Police helicopters were flying over Martinique searching for casualties, he added.
On nearby Guadaloupe there had been no reports of casualties, he said.
Buildings collapsed on Martinique and nearby Barbados and about a third of Martinique was without electricity, local officials said.
"For the moment, a building and a bank have collapsed," a Martinique police source told AFP.
On the nearby island of Barbados, several buildings were also destroyed in the capital Bridgetown and the chief of emergency services was hurt during a rescue attempt, local police said.
It struck at a depth of 143 kilometres (90 miles) and was centered 41 kilometres (25 miles) north-northwest of Martinique's capital Fort-de-France, the USGS said, updating its earlier estimate of 7.3 magnitude.
The deep centre of the quake meant there was no threat of a destructive tsunami, according to the US-based Pacific Tsunami Warning Center.
There was no report of casualties in the nearby French Caribbean island of Guadaloupe, said Estrosi. Fires, however, had been reported in Guadeloupe's main city of Pointe-a-Pitre, according to information from police in Paris.
In Paris, French Interior Minister Michele Alliot-Marie summoned an emergency meeting to deal with the crisis.
In Fort de France, people took shelter under tables, while others rushed for the open, following emergency procedures in the event of an earthquake, an AFP reporter noted. Public building were also evacuated.
There were similar scenes in Barbados, an AFP reporter noted: tremors sent people running out of buildings into the street in Bridgetown and several homes were destroyed.
The tremors were also felt in another French Caribbean island, Guadeloupe, and to a lesser extent in French Guiana, the source said.

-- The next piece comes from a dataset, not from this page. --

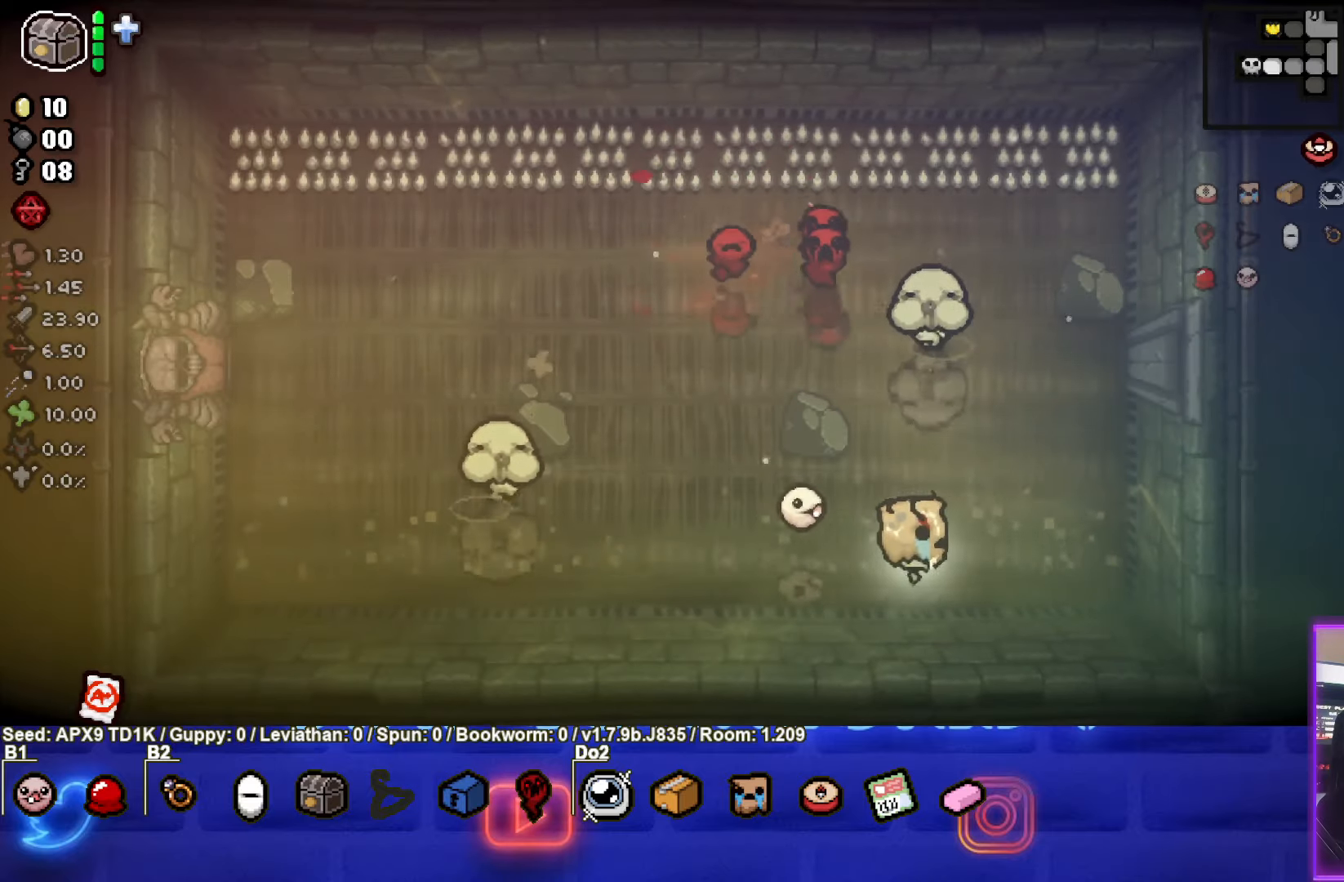
{"buttons": [], "left_stick": "up", "right_stick": "center", "events": [[100, "left_stick", "up-right"], [417, "left_stick", "up"]]}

It was felt in Venezuela, including the capital Caracas, but no damage or victims were reported.
USGS geophysicist Stuart Sipkin said large earthquakes in the Caribbean were uncommon but not unheard of.
"Earthquakes of this magnitude aren't nearly as common (in the Caribbean) as they are in the Pacific Rim," Sipkin told AFP from Colorado.
"They've occurred in the past, and there have even been tsunami-producing earthquakes in the Caribbean. There just hasn't been one for quite a while."
Sipkin said the depth of the earthquake made damage and casualties less likely. "But things that happen when you get deeper earthquakes is that even though the shaking at the surface is not as strong, it's felt over a wider area."
As well as the USGS, several observatories in Martinique and in mainland France also registered the quake at levels of between 6.8 and 7.3.